Feito isto, restará evidente que o fornecimento dos dados pelo candidato-titular foi realizado para um fim determinado: o de se candidatar a uma vaga específica; e que a manutenção de seus dados pessoais somente se justificará enquanto não concluído o processo de seleção.

Portanto, a prática comum de manter o currículo do candidato em banco de dados, sem autorização expressa, além de constituir um risco desnecessário, é ilegal. Exceto se tal opção for oferecida ao candidato-titular, preferentemente, com a opção de ser considerado durante um período definido de tempo para vagas compatíveis com suas qualificações e que ele autorize expressamente esse tratamento de sua informação.

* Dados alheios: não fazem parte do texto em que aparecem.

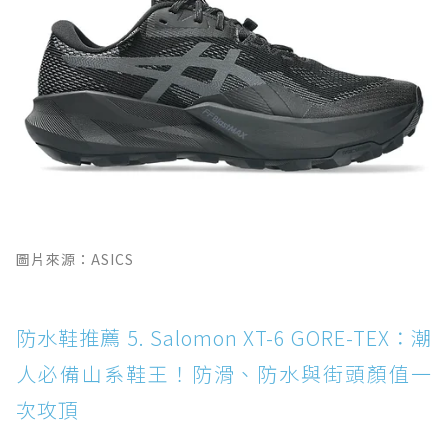
圖片來源：ASICS
防水鞋推薦 5. Salomon XT-6 GORE-TEX：潮
人必備山系鞋王！防滑、防水與街頭顏值一
次攻頂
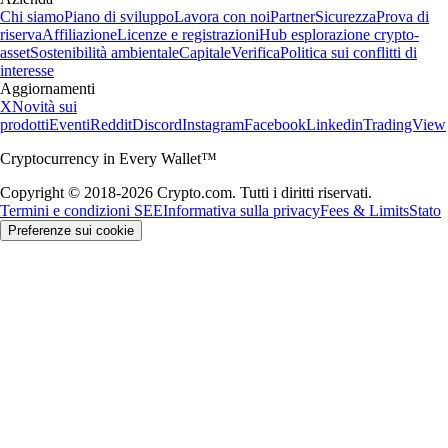
Chi siamo
Piano di sviluppo
Lavora con noi
Partner
Sicurezza
Prova di
riserva
Affiliazione
Licenze e registrazioni
Hub esplorazione crypto-
asset
Sostenibilità ambientale
Capitale
Verifica
Politica sui conflitti di
interesse
Aggiornamenti
X
Novità sui
prodotti
Eventi
Reddit
Discord
Instagram
Facebook
Linkedin
TradingView
Cryptocurrency in Every Wallet™
Copyright © 2018-2026 Crypto.com. Tutti i diritti riservati.
Termini e condizioni SEE
Informativa sulla privacy
Fees & Limits
Stato
Preferenze sui cookie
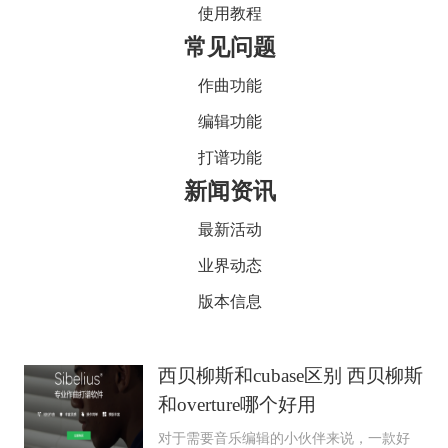
使用教程
常见问题
作曲功能
编辑功能
打谱功能
新闻资讯
最新活动
业界动态
版本信息
西贝柳斯和cubase区别 西贝柳斯
和overture哪个好用
对于需要音乐编辑的小伙伴来说，一款好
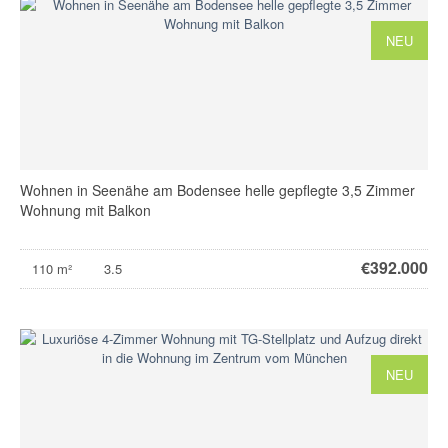
NEU
Wohnen in Seenähe am Bodensee helle gepflegte 3,5 Zimmer
Wohnung mit Balkon
€
392.000
110 m²
3.5
NEU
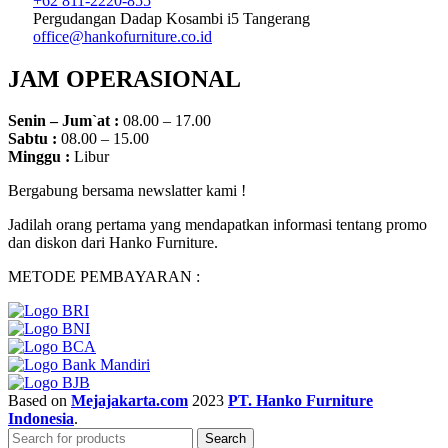
+62 811-2220-855
Pergudangan Dadap Kosambi i5 Tangerang
office@hankofurniture.co.id
JAM OPERASIONAL
Senin – Jum`at :
08.00 – 17.00
Sabtu :
08.00 – 15.00
Minggu :
Libur
Bergabung bersama newslatter kami !
Jadilah orang pertama yang mendapatkan informasi tentang promo
dan diskon dari Hanko Furniture.
METODE PEMBAYARAN :
Based on
Mejajakarta.com
2023
PT. Hanko Furniture
Indonesia
.
Search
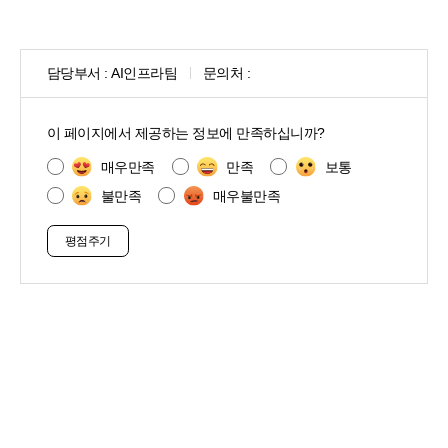
담당부서 :
AI인프라팀
문의처 :
콘
텐
이 페이지에서 제공하는 정보에 만족하십니까?
츠
만
매우만족
만족
보통
족
불만족
매우불만족
도
조
사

Entendemos que a melhor forma de obter tais atualizações seria mediante a apresentação de um texto padrão, na forma de termos e condições gerais, seja eletrônico ou físico, no qual o candidato-titular seria primeiramente informado quanto às garantias de confidencialidade e os tratamentos que serão feitos com os seus dados pessoais, e quando serão descartados, e autorizaria (ou não) cada tratamento.

Um ponto de início e um caminho viável para adequação à LGPD pode ser começar pelo mapeamento interno do processo de seleção, para identificação de fragilidades, adequação e treinamento dos colaboradores.

Além disso, perguntar-se, passo a passo, quais são os dados pessoais cuja coleta é necessária, para qual finalidade e com que base legal, seja para a coleta ou para os tratamentos pretendidos, o que deverá incluir o tempo até seu descarte. Dessa forma, será possível determinar a extensão da autorização a ser obtida do titular dos dados.